Por si esta presión fuera poca, Rémi Garde no quiso dejar espacios a los de Manuel Pellegrini. El Aston Villa, que pelea por salvar la categoría, salió con tres centrales.
Los de Manchester no lo tuvieron fácil
En la primera media hora de partido, el City acumuló el balón durante el 80% del tiempo. Fue amo y señor de la posesión. El esférico era suyo. El peligro sobre la meta de Guzan fue constante. Especialmente en el arranque del partido. Los hombres de Pellegrini salieron con ganas de hacer olvidar la derrota en Anfield.
Parecía, simplemente, un partido de esos en los que uno llega, perdona y se lleva un susto. No hubo acierto y el miedo asomaba. En algunas acciones se podía vislumbrar las ganas, o la ansiedad más bien, de ganar. Algunos errores llevaron los nervios a la grada, pero Pellegrini hizo su trabajo al descanso.
Segunda parte brillante
Los discípulos del chileno salieron del vestuario despojados de cualquier temor. Estaban ante los suyos, lo estaban haciendo bien y aquello no podía encontrar otro resultado que no fuera la victoria local.
Y así fue.
Tres minutos después de reanudarse el partido Silva recibió un balón dentro del área. Opción clara de disparar para el canario, que, en lugar de buscar portería, tuvo la calma necesaria para encontrar a Yaya Touré a su izquierda. El hombre encargado de rematar la faena –como el tercer gol en Kiev o el penalti definitivo en Wembley- abrió la lata. Ya. Fuera miedos.

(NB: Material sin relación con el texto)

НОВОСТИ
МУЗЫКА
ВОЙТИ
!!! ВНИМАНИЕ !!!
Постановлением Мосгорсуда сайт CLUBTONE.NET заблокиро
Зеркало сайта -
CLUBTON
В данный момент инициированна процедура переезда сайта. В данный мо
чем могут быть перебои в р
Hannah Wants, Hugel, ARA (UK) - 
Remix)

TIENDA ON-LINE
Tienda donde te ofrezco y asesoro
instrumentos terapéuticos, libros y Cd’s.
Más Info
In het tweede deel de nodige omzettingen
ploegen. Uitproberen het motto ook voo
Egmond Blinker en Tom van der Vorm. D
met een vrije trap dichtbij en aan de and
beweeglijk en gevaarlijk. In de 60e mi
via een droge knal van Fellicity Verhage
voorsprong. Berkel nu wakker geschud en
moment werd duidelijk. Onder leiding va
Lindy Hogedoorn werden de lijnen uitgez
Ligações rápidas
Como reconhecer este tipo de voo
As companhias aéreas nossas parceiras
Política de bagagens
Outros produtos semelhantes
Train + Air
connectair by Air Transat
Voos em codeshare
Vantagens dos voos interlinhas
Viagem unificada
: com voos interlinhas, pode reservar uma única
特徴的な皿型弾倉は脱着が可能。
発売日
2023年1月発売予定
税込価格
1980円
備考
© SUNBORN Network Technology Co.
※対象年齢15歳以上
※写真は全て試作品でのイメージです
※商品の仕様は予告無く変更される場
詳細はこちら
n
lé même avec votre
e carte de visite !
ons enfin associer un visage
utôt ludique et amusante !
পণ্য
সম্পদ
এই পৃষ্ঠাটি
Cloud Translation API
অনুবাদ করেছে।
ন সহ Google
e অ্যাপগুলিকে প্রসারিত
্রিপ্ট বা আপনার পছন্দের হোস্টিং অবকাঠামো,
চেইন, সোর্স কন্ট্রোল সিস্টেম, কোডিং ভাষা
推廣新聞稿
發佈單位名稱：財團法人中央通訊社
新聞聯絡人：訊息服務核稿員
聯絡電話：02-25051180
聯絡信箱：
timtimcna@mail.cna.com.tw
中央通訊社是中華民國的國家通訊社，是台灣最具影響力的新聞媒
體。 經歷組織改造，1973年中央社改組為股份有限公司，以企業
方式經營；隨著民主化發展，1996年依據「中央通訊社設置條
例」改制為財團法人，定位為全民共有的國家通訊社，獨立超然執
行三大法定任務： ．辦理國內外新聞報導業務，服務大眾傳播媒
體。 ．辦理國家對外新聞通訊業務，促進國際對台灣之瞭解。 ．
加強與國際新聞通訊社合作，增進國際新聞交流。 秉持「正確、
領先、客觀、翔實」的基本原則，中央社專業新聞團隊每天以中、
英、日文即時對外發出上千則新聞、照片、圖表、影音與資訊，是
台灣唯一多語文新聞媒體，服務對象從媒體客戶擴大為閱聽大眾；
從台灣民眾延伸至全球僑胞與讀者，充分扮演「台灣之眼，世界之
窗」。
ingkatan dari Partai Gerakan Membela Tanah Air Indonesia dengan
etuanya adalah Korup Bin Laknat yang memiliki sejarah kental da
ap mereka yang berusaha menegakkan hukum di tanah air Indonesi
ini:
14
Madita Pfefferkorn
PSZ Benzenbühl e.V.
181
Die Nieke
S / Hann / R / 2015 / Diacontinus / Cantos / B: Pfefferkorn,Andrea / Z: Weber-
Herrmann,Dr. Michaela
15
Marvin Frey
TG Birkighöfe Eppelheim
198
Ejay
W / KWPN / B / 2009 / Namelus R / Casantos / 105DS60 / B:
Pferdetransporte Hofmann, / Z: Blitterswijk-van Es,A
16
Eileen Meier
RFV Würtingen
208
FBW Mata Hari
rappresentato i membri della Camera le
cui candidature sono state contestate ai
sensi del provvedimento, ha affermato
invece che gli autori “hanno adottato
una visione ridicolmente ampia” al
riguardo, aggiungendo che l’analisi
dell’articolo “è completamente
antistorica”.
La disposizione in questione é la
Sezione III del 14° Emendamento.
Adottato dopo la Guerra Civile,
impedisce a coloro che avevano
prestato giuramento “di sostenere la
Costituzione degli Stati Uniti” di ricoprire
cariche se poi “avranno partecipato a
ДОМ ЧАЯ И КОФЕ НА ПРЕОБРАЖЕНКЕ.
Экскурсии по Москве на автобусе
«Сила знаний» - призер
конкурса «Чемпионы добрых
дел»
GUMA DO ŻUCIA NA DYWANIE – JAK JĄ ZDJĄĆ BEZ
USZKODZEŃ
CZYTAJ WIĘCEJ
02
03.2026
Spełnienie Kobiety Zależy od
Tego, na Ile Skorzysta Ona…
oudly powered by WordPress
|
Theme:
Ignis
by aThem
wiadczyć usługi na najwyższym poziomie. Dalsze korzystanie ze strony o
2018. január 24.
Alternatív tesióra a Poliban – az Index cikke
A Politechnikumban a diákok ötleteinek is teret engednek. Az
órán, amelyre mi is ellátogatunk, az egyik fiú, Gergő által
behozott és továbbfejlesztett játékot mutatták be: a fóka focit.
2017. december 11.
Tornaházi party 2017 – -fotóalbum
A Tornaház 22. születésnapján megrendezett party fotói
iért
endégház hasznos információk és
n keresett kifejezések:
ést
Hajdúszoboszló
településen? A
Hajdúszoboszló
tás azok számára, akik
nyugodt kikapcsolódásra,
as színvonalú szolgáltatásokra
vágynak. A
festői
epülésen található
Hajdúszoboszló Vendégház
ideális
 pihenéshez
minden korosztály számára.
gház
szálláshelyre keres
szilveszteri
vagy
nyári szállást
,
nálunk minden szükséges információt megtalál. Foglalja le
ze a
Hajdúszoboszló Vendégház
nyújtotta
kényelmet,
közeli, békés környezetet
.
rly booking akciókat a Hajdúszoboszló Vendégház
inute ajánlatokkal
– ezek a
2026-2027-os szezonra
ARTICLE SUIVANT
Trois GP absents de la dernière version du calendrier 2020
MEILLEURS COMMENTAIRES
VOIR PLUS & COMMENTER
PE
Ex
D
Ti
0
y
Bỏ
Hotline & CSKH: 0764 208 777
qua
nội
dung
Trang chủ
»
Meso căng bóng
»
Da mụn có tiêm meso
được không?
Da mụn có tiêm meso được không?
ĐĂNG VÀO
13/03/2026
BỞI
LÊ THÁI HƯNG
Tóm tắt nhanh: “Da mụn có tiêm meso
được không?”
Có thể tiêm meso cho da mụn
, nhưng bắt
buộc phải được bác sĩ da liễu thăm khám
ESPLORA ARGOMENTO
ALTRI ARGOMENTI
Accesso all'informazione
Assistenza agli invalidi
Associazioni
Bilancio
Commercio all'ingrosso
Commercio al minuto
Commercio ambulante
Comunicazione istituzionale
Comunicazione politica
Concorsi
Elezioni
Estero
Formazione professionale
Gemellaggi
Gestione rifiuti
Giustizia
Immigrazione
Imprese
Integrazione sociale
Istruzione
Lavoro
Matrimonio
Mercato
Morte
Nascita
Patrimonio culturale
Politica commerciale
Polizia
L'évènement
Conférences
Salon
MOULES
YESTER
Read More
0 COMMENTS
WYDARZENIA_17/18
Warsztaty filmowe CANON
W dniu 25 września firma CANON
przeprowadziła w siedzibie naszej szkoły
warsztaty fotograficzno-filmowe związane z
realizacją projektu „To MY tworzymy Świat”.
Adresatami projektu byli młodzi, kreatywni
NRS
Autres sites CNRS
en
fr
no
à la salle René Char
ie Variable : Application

Un pase de Bony al hueco, entre Guzan y su defensa, lo aprovechó Agüero para marcar, de rebote, el segundo gol de la tarde.
El Manchester City tenía hambre, ambición, y no cesó en su empeño de buscar más goles. En el minuto 58, Agüero pasó el balón a Silva en la frontal del área e inicio una carrera hacia la portería rival. Silva devolvió la pared con un globo que sorteó por arriba a la zaga villana y llegó a los pies del argentino que, de un fuerte diparo, anotó el tercero. Tres goles en menos de veinte minutos.
Raheem Sterling hizo el cuarto cuando solo llevaba cinco minutos sobre el césped. El internacional inglés se resarció de los partidos ante el Liverpool en los que estuvo cerca de ver portería.
El marcador aún pudo ampliarlo Agüero. Una caída de Iheanacho en el área daba la oportunidad al que a la postre sería el hombre del partido, para cerrar una fantástica actuación con un hat-trick. El disparo del 10, sin embargo, se estrelló contra el poste.
Vuelta a la senda de la victoria
El City ganó tres puntos. Pero también ganó en confianza. El empate entre Tottenham y Arsenal antes de que arrancara el choque en el Etihad, vuelve a dar opciones –si es que las había perdido- a un equipo que viajará el próximo sábado a Carrow Road para enfrentarse al Norwich. La tarea está clara: seguir sumando de tres en tres y meter presión a los de arriba. El Manchester City vuelve a ganar.